“Verilerin doğru olması, gerçekçi olması elzemdir”

Geleceğe yönelik tahminleme yapabilmenin en önemli koşulunun sağlıklı ve doğru veriler olduğunu ifade ederek sözlerine başlayan Sındır, “Geleceğe yönelik doğru tahminleme yapabilmek, sağlıklı ve doğru veriyle mümkündür. Bu çerçevede geleceğe yönelik belli projeksiyonlarla gerçekçi olunabilir. Verilerin doğru olması, gerçekçi olması elzemdir. Bizim elimizde en ciddi kaynak TÜİK. Türkiye İstatistik Kurumu’nun verilerinin ne kadar doğru, ne kadar sağlıklı olduğu konusunda kamuoyunda ciddi endişeler var. 15 Aralık tarihli bir gazete haberine göre TÜİK'in önceki Başkanı, Birol Aydemir şöyle diyor; görevde bulunduğu dört buçuk yılda kendisine Gelir İdaresi rakamlarının verilmediğini ve dolayısıyla TÜİK olarak bu rakamları görmediğini, bilmediğini ifade ediyor. Dolayısıyla, birtakım şüpheler, endişeler doğal olarak toplumda, bizde, siyasette ortaya çıkıyor. Göreve başlayan yeni başkan olarak bunları ortadan kaldırabilmek adına bu verilerin ne kadar sağlıklı ve doğru dayanak olduğunu ifade etmenizi bekliyoruz. Gerçekleşme oranlarının yüksek olması da buna bağlı olacaktır” dedi.

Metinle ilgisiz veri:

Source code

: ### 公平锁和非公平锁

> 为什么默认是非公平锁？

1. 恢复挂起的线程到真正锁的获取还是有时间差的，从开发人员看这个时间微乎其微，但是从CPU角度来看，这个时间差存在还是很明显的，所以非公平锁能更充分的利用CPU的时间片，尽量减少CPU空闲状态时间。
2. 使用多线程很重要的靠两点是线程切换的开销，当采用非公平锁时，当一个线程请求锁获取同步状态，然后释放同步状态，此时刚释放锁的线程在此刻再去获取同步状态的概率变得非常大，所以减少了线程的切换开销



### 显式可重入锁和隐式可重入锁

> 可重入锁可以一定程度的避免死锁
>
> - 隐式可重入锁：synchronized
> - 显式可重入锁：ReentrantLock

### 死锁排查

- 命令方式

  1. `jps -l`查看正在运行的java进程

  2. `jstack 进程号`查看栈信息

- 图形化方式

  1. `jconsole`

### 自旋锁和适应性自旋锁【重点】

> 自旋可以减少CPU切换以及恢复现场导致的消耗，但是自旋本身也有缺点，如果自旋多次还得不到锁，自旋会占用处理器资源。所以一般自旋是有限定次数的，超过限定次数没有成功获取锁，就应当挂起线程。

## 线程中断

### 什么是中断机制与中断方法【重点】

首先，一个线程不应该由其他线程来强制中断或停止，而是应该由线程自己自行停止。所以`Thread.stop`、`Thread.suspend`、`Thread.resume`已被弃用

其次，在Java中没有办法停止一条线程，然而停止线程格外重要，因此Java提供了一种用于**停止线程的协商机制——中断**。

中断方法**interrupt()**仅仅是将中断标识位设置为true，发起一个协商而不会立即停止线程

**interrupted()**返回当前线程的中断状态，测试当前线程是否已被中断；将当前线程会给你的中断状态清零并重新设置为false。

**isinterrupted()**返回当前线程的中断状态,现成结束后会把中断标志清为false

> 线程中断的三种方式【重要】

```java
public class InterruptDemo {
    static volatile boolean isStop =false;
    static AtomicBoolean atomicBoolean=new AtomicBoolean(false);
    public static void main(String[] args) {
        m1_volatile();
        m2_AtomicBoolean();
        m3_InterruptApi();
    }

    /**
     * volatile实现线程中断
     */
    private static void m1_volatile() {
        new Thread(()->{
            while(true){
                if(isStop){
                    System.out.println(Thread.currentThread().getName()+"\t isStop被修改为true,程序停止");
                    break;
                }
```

“Kamuoyu sizden bir açıklama bekliyor!”

Sözlerine Merkez Bankası rezervlerinde yaşanan düşüşü hatırlatarak devam eden Sındır, “Fiyat istikrarına odaklı bir para politikasını sürdüreceğinizi, enflasyona ilişkin yukarı yönlü riskler dikkate alınarak 2021 yılında para politikasının sıkı ve kararlı bir duruş sergileyeceğini söylediniz. Parasal duruşun sıkılığı, enflasyonu etkileyen tüm unsurlar dikkate alınarak, enflasyonda kalıcı düşüşe ve fiyat istikrarına işaret eden güçlü göstergeler oluşana kadar kararlılıkla sürdürüleceğini de belirttiniz. Ancak, 2021 yılında da etkisini göreceğimiz Kovid-19 henüz ortadan kalkmadı. 2021 yılında Kovid'e bağlı, pandemiye, salgına bağlı etkiler ne düzeyde bekleniyor, bunun riski ve belirsizliği nedir; bu konunun tarafınızca açıklığa kavuşturulmasını ivedilikle bekliyoruz. Ayrıca, büyüme rakamları 2020 ikinci çeyreğinde eksi 9,9 iken nasıl oldu da hemen üçüncü çeyrekte 6,7 düzeyine çıktı. Bir çeyrek içerisinde yani ne oldu da bir anda bu kadar yüksek bir iniş ve çıkış yaşandı. Sunuşunuzda da bazı konuları tartışmaktan sakınarak spekülatif sonuçlara neden olmamak adına, mevcut rezerv durumunu, analitik bütçenizi ve diğer bazı verileri paylaşmaktan kaçındınız. Sunuşunuzda sadece geleceğe dair heyecan ve umut aşılamaya çalıştınız. Fakat biz 128 milyar dolarlık net rezervin ne olduğunu duymak istiyoruz. Ne oldu da eksi 48 milyar dolar net rezerv düzeyine gelindiğini bilmek istiyoruz. Ayrıca, nereye, nasıl gitti bu rezerv, bu durumun sorumlusu, sorumlularını öğrenmek istiyoruz. Bağımsız olması gereken merkez bankasında neler oluyor? Kamuoyu sizden bir açıklama bekliyor sayın başkan. Açıklamadığınız sürece siyasal iktidar ve bağımsızlığını yitirmiş olan Merkez Bankası şaibe altında kalacaktır. Ben bu soruları size yüce Türk halkı adına Türkiye Büyük Millet Meclisi Plan ve Bütçe Komisyonu üyesi olarak soruyorum ve milletimizin yaşananları öğrenmeye hakkı olduğunu da hatırlatıyorum” dedi.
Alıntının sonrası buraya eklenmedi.